A. Référence de la décision
- Cour de cassation,
- Ordonnance du 24 Mars 1992
- Numéro d’inscription au répertoire général : 89-11.802
B. Parties
- Demandeur :
- Daniel X… (représenté par sa veuve et son fils mineur)
- Défendeur :
- Compagnie La Mer
C. Contexte et objet de la décision
- Litige concernant la vente d’un bateau de plaisance et les conséquences d’un accident survenu après la vente.

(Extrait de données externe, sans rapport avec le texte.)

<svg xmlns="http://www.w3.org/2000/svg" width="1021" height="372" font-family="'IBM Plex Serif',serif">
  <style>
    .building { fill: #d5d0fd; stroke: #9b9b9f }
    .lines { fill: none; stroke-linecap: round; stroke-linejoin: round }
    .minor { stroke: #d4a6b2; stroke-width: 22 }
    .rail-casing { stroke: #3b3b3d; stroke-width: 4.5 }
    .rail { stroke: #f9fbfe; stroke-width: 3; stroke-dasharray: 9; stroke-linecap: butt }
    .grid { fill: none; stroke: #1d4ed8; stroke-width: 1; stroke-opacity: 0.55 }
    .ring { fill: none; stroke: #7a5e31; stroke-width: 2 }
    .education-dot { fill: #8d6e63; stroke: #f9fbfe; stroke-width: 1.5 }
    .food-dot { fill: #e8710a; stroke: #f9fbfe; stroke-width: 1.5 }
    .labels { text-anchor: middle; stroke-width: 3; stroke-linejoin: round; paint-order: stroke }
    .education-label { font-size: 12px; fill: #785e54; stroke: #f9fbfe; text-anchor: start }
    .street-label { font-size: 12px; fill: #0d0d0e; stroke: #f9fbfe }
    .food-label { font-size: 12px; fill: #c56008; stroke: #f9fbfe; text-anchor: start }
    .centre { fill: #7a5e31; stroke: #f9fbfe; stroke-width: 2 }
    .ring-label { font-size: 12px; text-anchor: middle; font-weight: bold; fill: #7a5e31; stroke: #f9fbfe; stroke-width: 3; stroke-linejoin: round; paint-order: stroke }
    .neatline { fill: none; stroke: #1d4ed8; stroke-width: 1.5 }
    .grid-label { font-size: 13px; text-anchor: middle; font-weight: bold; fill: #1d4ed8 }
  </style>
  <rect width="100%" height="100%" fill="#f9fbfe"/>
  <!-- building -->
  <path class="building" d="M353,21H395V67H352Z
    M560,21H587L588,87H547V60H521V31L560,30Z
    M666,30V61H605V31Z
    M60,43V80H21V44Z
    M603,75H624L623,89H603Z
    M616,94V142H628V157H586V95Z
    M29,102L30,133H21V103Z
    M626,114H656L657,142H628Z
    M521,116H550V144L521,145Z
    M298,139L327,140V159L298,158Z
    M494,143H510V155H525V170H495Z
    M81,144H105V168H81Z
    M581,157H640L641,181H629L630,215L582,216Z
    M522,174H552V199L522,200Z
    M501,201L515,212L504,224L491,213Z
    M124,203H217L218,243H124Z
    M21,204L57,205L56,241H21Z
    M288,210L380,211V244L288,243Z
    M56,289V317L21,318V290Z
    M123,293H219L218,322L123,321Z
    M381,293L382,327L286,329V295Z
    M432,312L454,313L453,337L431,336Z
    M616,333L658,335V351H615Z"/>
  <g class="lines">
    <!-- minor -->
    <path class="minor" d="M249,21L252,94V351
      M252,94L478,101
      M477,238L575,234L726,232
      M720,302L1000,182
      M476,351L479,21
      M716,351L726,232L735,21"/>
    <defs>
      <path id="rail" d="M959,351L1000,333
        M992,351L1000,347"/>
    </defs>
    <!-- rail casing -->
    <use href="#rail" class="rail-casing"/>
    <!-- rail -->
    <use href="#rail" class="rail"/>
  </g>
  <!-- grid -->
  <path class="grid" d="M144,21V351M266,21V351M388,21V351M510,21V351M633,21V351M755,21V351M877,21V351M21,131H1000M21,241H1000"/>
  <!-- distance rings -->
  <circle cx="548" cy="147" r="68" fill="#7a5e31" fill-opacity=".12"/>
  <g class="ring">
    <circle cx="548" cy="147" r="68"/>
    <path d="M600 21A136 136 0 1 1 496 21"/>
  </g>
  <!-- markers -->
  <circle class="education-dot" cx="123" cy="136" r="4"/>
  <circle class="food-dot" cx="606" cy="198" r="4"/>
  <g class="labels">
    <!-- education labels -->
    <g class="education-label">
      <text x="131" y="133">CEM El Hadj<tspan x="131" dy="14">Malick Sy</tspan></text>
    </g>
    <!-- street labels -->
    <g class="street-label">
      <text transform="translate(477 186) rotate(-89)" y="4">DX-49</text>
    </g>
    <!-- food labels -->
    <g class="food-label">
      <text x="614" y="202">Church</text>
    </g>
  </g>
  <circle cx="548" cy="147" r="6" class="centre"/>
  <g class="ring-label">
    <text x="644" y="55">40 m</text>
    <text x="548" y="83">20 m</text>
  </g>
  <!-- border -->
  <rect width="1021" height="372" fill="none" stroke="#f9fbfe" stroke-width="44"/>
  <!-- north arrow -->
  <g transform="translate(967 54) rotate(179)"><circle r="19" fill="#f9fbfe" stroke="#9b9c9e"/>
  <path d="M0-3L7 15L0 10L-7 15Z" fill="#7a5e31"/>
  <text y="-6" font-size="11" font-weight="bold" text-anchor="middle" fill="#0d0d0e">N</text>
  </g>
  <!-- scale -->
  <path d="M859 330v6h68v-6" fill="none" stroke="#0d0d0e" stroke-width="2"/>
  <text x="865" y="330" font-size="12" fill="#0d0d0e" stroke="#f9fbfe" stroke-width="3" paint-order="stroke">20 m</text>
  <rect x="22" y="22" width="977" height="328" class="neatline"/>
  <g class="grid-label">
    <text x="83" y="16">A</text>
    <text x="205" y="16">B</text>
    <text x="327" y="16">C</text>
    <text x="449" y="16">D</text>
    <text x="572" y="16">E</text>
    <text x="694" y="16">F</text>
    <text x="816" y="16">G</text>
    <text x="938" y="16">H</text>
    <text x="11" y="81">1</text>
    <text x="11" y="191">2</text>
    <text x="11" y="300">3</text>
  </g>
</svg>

- Le transfert de propriété du bateau était conditionné au paiement intégral du prix par l’acheteur.
- Le bateau a été perdu dans un accident après que les formalités de mutation en douanes aient été accomplies.
D. Moyens des parties
- Demandeur :
- Conteste la suspension du contrat d’assurance par la compagnie, invoquant que la vente n’était pas complète.
- Défendeur :
- Affirme que le contrat d’assurance était suspendu de plein droit suite à l’aliénation du bateau, selon l’article L. 121-11 du Code des assurances.
E. Réponse de la Cour
- La Cour confirme la décision de la cour d’appel, en stipulant que Daniel X…, n’ayant pas été intégralement payé, pouvait toujours revendiquer son droit de propriété sur le bateau.
- Les articles du Code des assurances relatifs à l’aliénation ne s’appliquent pas dans ce cas, rendant ainsi inopérants les griefs du pourvoi.
F. Conclusion
- Rejet du pourvoi.
- Maintien de la position de la cour d’appel en faveur du demandeur sur la continuité de l’assurance avant paiement intégral du prix.